Earlier this year, I started to consolidate many months' worth of thinking about a nagging issue for new parents: how to find decent places to take care of a child while away from home. There are moments when being out in public with a young child is terrifying: Is this diaper-changing table clean? Is his crying bothering everyone else? Did I bring enough (milk, snacks, diapers, wipes, toys, teethers ...)? How am I going to fit all of this stuff into that public restroom without getting in everyone's way?
I started asking friends about their experiences and discovered some innovative solutions to one part of the problem: finding safe, dignified spaces to breastfeed or pump. Two Vermont moms, Sascha Mayer and Christine Dodson, designed a free-standing pod for installation in airports and other places where mothers may need to breastfeed or pump. Their company, Mamava, sells the pods and advocates for a more welcoming environment for breastfeeding generally. In New York City, a team of graduate students at NYU's Wagner School of Public Service won a public policy contest with their proposal for increasing access to safe, sanitary places for mothers to breastfeed in public. Their proposal, called "Latch," has resulted in the development of a logo sticker businesses can display to show that they welcome breastfeeding. Similarly, a pair of art students in Texas developed an ad campaign, "When Nurture Calls," to bring attention to the way breastfeeding mothers often feel stigmatized and relegated to unsavory spaces (specifically, cramped and uncomfortable public restroom stalls) to nurse their babies, despite the fact that they have the right to breastfeed anywhere.
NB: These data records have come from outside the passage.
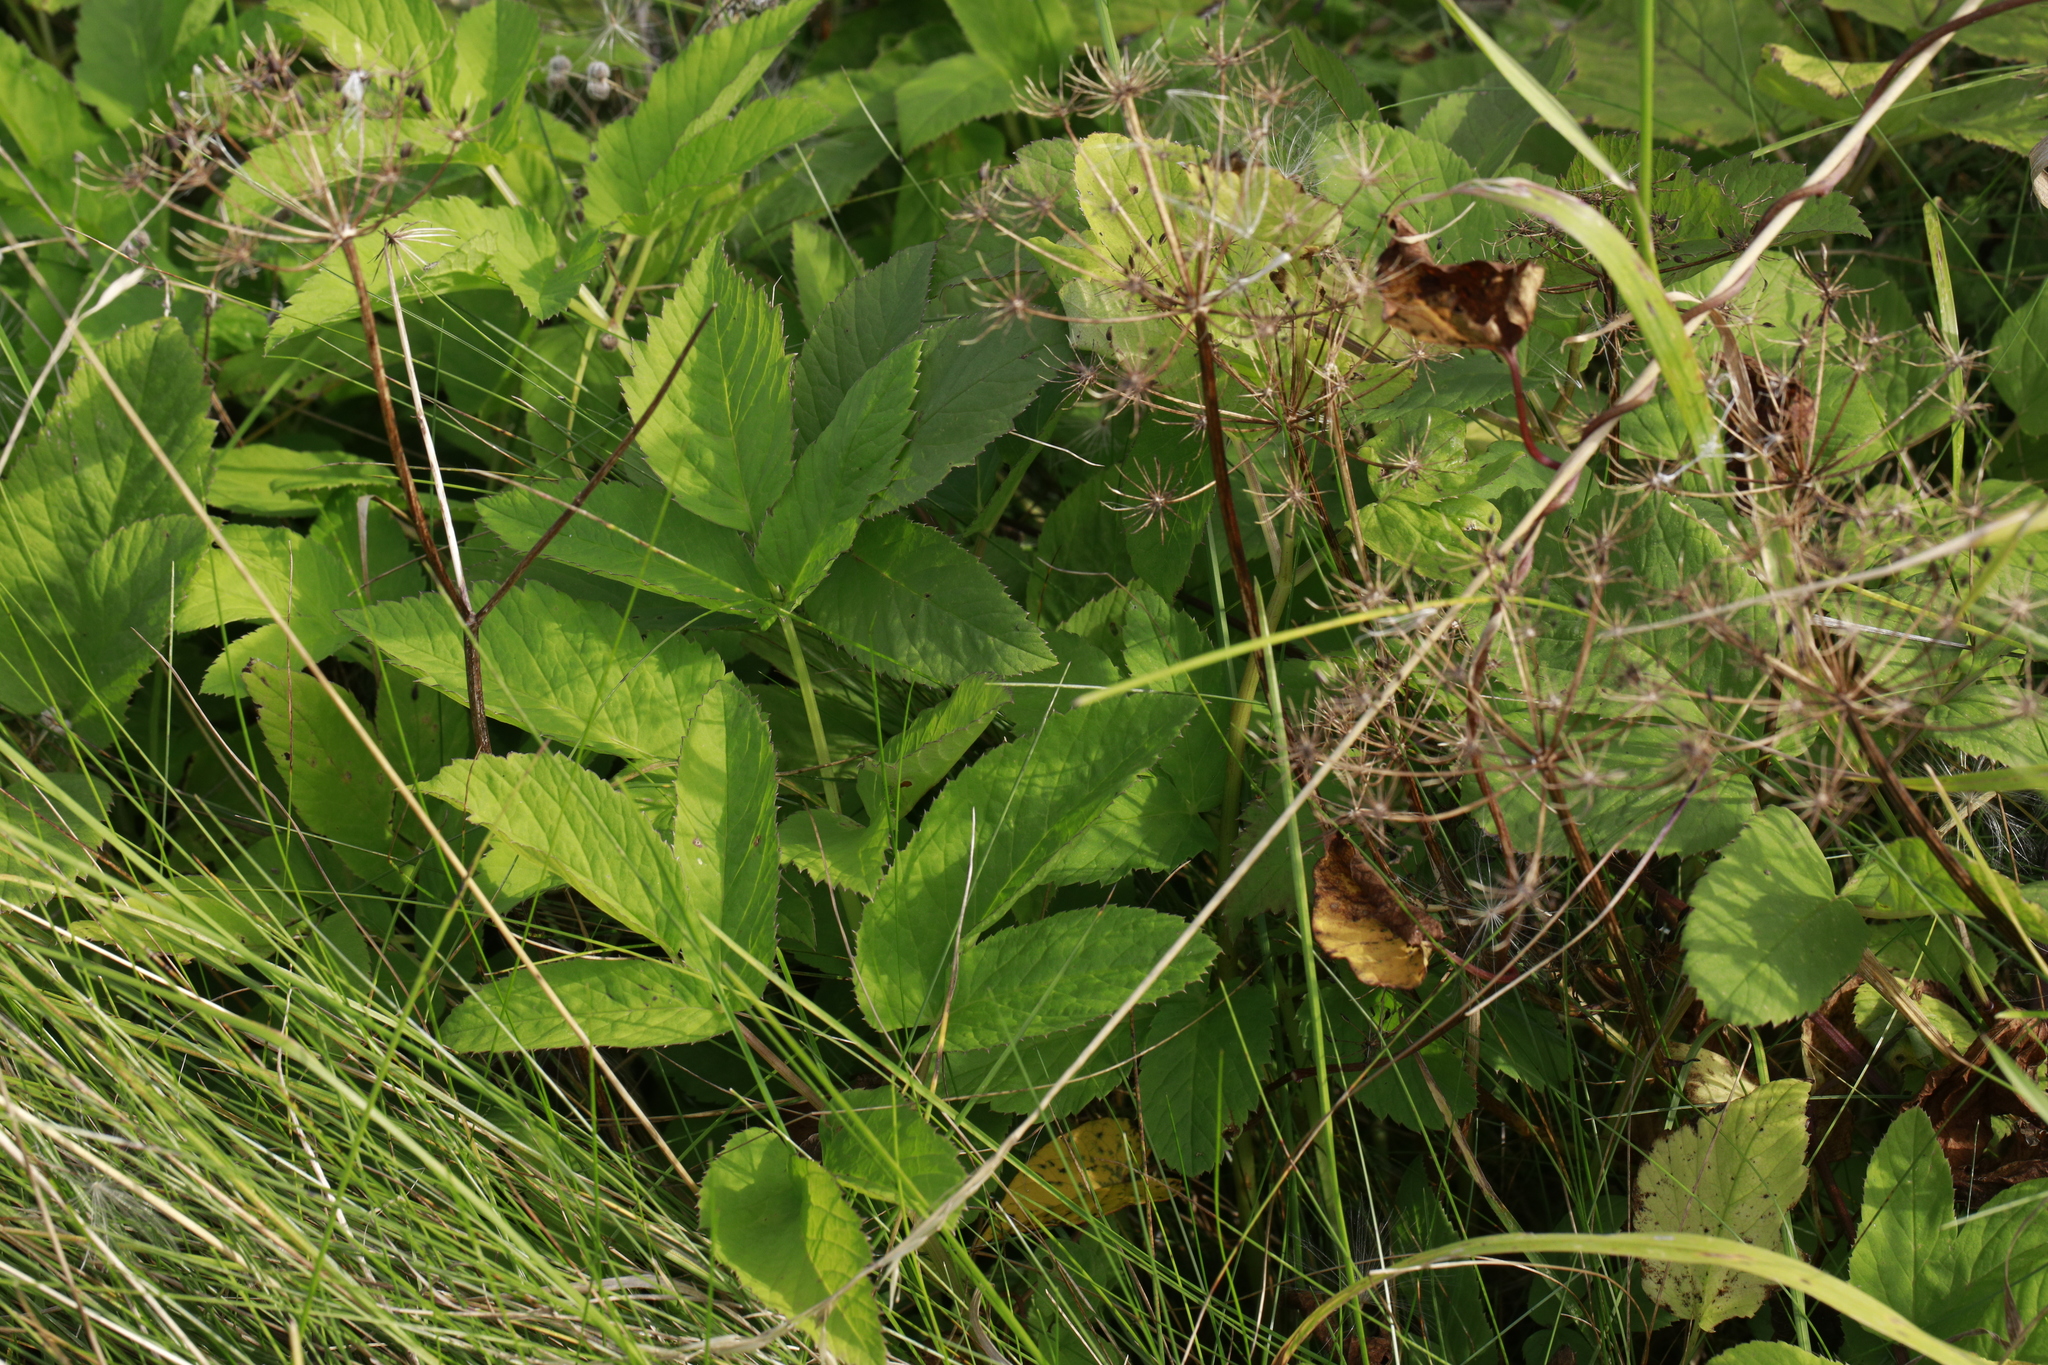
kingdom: Plantae
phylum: Tracheophyta
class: Magnoliopsida
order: Apiales
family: Apiaceae
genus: Aegopodium
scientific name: Aegopodium podagraria
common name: Ground-elder
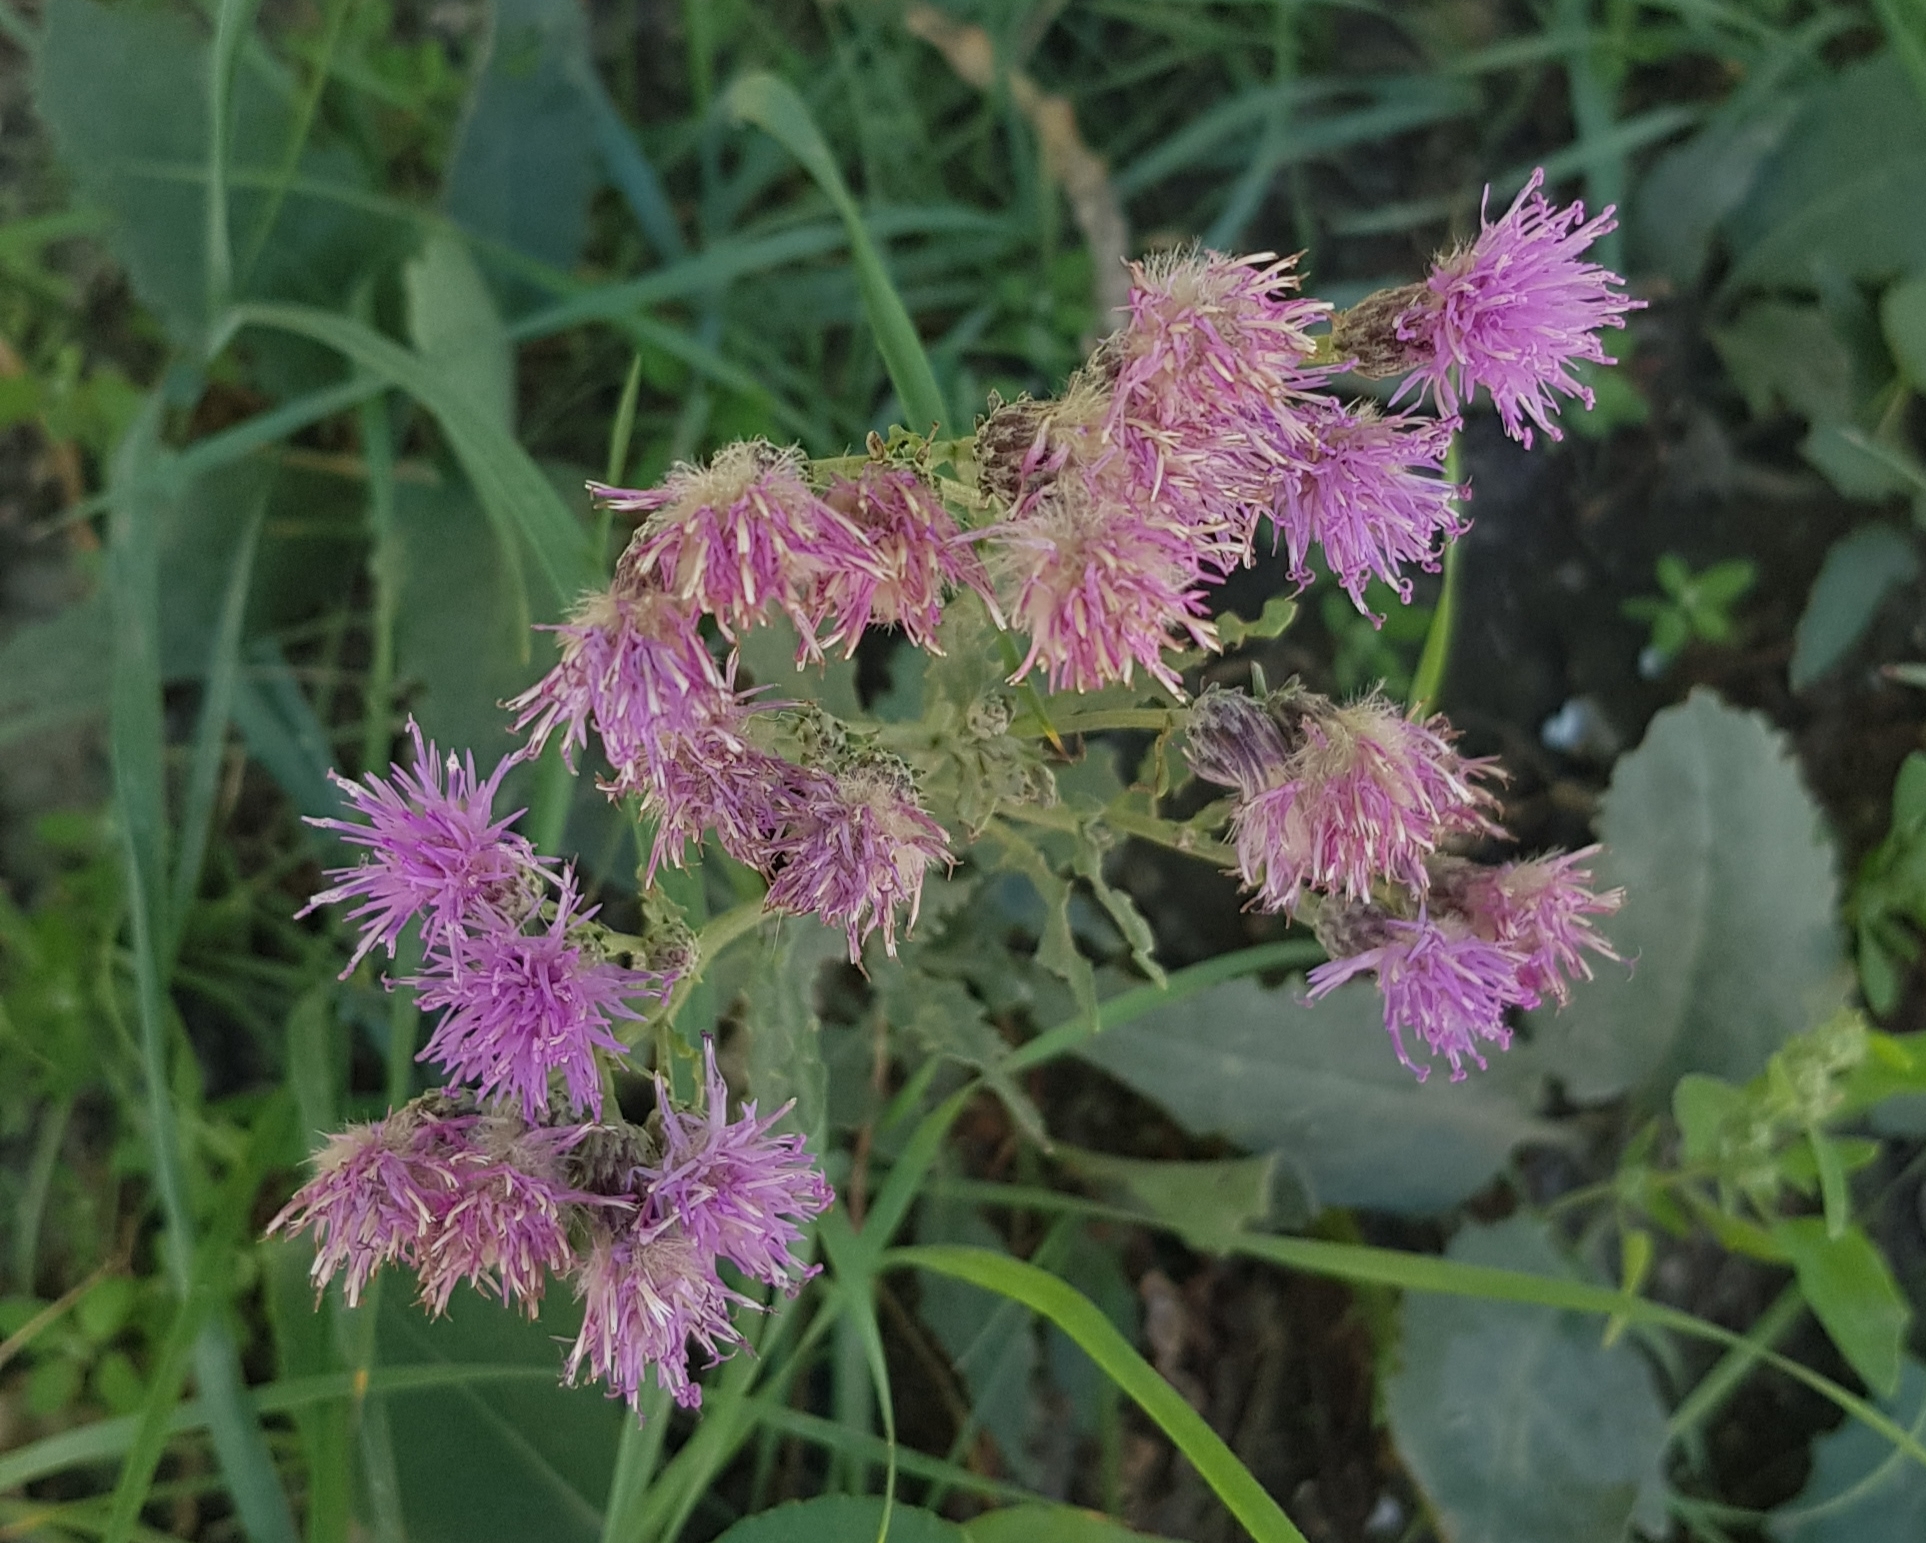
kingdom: Plantae
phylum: Tracheophyta
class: Magnoliopsida
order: Asterales
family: Asteraceae
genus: Saussurea
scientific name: Saussurea amara
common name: Alberta sawwort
All of these ideas are valuable, but as an urban planner who spent years studying child-friendly cities, I realized we need more. Our cities need an abundance of publicly accessible places where all caregivers of infants and young children (not just moms) can comfortably retreat to breast or bottle feed, change diapers, soothe a crying child, take a brief rest, and refuel. We need to advocate for and design true havens: special rooms that are clean, safe, comfortable, and even uplifting for parents and their children, not simply diaper-changing stations in public toilets. Stay-at-home parents and other caregivers often feel as if they can't leave home or venture very far because they might not be able to meet their child's needs in a safe and dignified way. The more Baby Havens there are, the more people with young children can participate in public life.
It is abundantly clear to me now that child-friendly cities must be parent and caregiver-friendly cities. They must be baby-friendly cities. This week, Vancouver, BC, urbanist Jillian Glover published an article outlining the ways cities can better meet the needs of parents with infants, from creating more walkable streets to offering community programs for new parents and affordable childcare for babies. Glover's ideas mirror those expressed by the parents I interviewed for my One Day in Denver "Baby Havens" film, which you can view here in its entirety or in two short clips. The parents I interviewed reinforced the adage common among advocates of child-friendly cities: a (baby)-friendly city is a city friendly to all. Parents with infants and young children have much in common with elderly people and others who need frequent places to stop and rest, smooth sidewalks and restrooms roomy enough for carts and kids. Above all, the parents I interviewed emphasized the need for amenities that are clean, dignified and equitably distributed around the city.
Parents know how cities can work better, and consequently how vibrant urban areas can attract and retain more families with children. Urban planners and decision makers don't often focus on the needs of that population, yet they can learn a great deal from parents. Even though I spent many years studying how cities can better accommodate the needs of children, like Jillian Glover, my perspective on urban life and planning changed completely once I had a baby. I had never before thought about how it would feel to breastfeed in public or walk around with a loaded-down stroller and a tired, hungry or upset child. Once I had a baby, the city became circumscribed, limited to those places my sleep-deprived brain could navigate and those few spots that welcomed me and my son with the kinds of things we needed. I longed for the "mother centers" of Europe I had learned about in my studies and wished we valued community life that way.
I am now working to develop the Baby Havens concept into an interactive guide for new parents and caregivers, focused on the Denver/Boulder area. This fall, I plan to start reviewing and rating places that meet specific Baby Havens criteria. New moms and dads, caregivers of young children - where do you retreat when out in public with your child? Where are those places you make sure you stay close to when you have to run errands or you want to actually get out and do something? What do they look and feel like, and why do you love them, or what's lacking? Join me in making our cities more baby friendly!